- _Problem details_: Print the lines below word for word, starting at the first line and ending at the line that contains "tension, whether Sri", with both of those lines included.

☆ ☆ ☆ ☆ ☆

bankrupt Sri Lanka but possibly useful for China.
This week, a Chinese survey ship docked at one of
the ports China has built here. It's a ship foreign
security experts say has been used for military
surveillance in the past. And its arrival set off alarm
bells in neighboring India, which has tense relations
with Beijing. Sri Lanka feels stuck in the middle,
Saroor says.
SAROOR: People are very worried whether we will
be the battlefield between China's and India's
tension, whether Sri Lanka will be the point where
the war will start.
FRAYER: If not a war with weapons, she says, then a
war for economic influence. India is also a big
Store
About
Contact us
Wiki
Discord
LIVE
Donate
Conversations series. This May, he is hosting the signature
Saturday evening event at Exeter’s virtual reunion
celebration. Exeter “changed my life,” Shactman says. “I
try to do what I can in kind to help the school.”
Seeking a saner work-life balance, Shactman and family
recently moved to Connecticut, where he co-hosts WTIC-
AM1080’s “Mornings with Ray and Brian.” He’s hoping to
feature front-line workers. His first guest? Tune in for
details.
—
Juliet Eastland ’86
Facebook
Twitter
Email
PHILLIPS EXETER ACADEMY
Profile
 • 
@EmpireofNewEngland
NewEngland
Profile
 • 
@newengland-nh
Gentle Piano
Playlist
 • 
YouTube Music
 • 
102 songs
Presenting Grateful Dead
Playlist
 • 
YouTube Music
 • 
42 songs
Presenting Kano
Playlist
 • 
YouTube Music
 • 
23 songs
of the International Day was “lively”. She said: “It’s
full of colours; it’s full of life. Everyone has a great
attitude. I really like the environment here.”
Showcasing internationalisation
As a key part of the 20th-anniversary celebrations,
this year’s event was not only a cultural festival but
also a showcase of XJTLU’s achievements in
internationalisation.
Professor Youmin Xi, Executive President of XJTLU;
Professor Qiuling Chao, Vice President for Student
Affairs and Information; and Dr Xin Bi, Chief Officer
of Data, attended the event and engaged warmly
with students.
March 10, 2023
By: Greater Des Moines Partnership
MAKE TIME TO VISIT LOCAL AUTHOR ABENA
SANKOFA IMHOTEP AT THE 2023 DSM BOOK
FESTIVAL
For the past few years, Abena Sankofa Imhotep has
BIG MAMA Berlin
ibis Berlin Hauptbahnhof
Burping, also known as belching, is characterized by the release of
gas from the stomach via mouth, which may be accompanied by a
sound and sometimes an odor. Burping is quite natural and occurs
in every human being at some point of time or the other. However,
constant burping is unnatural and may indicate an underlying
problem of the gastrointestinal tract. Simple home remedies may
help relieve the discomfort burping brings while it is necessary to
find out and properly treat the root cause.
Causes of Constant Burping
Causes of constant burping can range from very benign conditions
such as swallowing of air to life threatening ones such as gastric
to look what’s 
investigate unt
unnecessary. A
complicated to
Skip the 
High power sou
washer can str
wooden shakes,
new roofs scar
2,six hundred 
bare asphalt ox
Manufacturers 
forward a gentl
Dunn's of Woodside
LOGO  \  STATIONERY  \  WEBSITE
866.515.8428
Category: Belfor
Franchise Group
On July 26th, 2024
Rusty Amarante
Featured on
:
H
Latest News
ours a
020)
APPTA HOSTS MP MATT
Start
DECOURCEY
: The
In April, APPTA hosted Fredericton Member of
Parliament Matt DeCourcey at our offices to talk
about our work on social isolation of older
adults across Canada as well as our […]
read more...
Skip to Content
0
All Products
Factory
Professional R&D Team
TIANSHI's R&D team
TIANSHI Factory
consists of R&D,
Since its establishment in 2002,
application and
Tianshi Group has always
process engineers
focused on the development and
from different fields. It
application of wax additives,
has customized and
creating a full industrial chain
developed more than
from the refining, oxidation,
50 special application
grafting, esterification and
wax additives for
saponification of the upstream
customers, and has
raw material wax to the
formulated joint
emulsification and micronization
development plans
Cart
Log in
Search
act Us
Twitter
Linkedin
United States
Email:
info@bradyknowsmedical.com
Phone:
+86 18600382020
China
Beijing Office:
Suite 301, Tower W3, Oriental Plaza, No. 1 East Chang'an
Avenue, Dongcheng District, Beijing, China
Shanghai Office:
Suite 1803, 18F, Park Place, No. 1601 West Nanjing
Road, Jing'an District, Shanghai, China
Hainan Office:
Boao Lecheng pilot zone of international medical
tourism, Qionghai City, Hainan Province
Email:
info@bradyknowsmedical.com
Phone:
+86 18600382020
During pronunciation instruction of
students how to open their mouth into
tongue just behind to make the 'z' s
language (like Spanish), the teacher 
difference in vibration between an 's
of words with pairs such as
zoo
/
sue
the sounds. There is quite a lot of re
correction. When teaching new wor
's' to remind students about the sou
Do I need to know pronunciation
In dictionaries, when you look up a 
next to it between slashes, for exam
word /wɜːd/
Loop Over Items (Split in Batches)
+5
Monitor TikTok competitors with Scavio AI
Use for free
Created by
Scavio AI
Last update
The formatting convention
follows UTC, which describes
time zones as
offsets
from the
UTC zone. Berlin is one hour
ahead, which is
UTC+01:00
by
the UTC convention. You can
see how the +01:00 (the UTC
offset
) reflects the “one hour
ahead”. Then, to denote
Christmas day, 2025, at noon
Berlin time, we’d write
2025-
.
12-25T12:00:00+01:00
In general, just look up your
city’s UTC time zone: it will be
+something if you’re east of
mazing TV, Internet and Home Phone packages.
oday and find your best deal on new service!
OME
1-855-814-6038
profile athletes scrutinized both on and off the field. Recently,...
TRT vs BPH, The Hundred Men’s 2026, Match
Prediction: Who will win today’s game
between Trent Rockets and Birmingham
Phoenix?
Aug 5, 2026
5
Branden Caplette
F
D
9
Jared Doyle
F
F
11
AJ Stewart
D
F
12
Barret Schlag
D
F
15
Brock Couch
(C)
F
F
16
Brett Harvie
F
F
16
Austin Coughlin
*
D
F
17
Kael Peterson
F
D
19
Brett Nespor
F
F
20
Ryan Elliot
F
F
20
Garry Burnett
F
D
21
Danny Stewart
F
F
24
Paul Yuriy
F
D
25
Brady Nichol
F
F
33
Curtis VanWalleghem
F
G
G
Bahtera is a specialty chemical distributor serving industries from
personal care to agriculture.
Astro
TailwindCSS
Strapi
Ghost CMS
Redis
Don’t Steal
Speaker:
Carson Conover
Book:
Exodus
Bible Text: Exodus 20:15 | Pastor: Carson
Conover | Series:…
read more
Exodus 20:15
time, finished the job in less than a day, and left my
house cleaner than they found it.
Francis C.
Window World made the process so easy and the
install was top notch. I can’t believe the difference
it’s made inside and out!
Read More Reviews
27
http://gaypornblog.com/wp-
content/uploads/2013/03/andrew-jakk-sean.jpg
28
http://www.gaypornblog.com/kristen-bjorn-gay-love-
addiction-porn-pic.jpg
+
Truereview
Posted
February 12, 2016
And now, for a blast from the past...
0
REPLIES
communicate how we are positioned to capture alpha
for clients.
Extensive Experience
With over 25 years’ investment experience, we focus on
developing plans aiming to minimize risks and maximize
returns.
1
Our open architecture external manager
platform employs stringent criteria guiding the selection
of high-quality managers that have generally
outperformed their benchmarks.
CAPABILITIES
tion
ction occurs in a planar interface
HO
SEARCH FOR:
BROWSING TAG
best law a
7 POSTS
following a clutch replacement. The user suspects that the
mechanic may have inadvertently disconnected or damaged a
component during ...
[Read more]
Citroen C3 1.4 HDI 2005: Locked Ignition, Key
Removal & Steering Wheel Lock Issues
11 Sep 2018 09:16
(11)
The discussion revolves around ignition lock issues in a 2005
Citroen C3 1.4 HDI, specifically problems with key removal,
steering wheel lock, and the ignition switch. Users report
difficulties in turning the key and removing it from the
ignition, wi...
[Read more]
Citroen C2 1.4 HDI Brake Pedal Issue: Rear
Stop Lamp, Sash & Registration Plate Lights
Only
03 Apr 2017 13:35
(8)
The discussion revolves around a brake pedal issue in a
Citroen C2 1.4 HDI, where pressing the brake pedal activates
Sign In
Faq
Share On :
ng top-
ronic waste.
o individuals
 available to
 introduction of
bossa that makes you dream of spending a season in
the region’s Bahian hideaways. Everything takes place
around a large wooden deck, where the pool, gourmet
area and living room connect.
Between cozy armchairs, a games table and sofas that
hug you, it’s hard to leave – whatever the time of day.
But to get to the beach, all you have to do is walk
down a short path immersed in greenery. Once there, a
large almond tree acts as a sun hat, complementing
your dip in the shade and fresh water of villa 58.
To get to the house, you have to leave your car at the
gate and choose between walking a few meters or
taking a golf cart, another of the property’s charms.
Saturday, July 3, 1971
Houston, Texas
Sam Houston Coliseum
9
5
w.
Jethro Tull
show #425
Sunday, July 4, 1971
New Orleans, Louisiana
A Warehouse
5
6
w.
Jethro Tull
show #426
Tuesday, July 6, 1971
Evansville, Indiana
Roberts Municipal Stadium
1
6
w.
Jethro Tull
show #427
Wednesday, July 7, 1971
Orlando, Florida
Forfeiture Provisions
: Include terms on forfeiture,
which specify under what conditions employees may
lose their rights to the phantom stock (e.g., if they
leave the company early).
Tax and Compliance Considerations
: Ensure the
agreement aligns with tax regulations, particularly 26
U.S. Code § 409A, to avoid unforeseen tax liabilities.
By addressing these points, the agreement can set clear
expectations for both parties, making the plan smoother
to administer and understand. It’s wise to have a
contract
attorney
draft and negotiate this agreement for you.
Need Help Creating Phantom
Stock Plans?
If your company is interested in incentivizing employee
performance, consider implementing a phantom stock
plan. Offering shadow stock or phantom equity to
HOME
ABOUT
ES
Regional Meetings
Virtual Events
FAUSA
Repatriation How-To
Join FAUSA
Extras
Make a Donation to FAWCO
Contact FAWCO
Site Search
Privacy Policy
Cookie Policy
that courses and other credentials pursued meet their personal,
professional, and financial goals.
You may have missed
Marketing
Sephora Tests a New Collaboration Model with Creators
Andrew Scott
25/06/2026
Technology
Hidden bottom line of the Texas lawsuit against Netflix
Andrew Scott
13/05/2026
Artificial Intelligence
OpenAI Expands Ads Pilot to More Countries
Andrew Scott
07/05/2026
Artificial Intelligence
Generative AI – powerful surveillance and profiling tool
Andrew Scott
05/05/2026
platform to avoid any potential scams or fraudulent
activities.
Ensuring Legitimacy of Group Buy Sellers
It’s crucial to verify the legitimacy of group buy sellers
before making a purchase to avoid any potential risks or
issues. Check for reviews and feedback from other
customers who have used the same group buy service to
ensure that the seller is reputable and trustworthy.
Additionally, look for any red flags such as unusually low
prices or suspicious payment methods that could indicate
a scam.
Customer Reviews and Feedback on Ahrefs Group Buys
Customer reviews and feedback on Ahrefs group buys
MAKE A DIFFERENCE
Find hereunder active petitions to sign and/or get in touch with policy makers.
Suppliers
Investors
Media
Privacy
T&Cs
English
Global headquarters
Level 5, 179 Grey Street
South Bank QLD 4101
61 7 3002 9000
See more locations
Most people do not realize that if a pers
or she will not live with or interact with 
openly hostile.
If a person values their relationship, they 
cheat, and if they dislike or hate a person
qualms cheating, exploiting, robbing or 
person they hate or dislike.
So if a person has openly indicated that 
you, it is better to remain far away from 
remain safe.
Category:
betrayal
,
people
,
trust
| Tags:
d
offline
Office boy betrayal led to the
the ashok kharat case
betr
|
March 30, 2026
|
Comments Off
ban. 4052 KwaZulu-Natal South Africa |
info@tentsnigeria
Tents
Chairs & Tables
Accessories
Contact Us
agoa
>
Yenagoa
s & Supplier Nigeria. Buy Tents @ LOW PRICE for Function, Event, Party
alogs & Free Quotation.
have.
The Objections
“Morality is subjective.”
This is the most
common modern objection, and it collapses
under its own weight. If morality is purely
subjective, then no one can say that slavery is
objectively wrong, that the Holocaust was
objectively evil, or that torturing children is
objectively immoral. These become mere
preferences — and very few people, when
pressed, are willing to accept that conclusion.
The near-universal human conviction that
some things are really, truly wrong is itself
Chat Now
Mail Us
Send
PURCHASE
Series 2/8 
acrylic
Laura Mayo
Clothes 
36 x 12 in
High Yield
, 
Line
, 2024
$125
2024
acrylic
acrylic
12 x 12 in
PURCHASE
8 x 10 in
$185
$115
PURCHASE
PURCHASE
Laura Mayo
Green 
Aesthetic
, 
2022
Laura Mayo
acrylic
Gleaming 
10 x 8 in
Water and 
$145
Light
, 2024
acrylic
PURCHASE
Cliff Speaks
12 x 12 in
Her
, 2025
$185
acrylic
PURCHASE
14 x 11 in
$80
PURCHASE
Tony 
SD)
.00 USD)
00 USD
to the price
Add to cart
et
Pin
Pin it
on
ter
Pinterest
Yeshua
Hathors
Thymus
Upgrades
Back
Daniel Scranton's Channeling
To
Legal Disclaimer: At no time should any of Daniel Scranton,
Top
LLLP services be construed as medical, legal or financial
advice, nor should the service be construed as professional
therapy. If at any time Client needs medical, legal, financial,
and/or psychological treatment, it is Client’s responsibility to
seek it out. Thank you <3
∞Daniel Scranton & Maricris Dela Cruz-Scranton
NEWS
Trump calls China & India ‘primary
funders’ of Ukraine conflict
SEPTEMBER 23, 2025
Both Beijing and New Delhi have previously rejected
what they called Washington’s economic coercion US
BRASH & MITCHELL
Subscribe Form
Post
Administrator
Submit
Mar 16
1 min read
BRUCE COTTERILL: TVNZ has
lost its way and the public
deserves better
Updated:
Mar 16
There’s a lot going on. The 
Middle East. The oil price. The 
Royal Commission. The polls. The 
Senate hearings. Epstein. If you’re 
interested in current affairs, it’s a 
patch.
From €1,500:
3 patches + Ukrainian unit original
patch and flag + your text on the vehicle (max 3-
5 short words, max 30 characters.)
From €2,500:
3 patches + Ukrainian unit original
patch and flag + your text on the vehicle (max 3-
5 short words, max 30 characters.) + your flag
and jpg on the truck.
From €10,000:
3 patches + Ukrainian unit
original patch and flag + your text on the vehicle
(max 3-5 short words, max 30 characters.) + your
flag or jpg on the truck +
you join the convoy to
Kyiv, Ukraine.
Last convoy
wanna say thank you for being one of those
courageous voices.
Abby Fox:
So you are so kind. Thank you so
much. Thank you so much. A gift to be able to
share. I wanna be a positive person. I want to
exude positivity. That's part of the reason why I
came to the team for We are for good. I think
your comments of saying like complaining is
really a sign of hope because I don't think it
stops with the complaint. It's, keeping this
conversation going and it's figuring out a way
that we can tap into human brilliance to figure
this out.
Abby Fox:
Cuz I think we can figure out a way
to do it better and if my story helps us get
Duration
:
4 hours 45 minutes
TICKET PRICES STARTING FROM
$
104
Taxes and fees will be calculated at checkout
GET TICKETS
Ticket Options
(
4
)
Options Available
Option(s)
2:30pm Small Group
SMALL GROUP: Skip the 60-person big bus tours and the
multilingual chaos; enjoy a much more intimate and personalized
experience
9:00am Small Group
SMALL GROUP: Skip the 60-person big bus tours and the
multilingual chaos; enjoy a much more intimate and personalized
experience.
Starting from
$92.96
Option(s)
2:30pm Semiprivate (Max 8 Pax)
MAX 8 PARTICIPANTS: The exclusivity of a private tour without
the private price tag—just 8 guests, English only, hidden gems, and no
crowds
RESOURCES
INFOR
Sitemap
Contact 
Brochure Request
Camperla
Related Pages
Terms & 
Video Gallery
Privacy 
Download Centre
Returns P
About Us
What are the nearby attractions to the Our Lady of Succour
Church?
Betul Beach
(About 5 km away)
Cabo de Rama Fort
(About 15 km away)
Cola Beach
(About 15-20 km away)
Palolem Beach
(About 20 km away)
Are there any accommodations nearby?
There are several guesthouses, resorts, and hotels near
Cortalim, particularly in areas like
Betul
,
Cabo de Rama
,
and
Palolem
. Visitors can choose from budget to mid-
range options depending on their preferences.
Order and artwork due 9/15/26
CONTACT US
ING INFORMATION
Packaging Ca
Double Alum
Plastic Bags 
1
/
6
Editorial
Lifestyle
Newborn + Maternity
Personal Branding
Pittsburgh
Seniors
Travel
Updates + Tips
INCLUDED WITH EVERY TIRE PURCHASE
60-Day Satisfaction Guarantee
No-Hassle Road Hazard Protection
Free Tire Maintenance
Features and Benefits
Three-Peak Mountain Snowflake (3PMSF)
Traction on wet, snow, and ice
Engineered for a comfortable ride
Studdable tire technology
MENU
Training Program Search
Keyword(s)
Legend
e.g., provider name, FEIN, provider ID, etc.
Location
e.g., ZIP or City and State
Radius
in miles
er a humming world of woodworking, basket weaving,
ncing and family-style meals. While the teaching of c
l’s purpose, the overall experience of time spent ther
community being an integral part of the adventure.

☆ ☆ ☆ ☆ ☆

- _Output for this exercise_:
bankrupt Sri Lanka but possibly useful for China.
This week, a Chinese survey ship docked at one of
the ports China has built here. It's a ship foreign
security experts say has been used for military
surveillance in the past. And its arrival set off alarm
bells in neighboring India, which has tense relations
with Beijing. Sri Lanka feels stuck in the middle,
Saroor says.
SAROOR: People are very worried whether we will
be the battlefield between China's and India's
tension, whether Sri Lanka will be the point where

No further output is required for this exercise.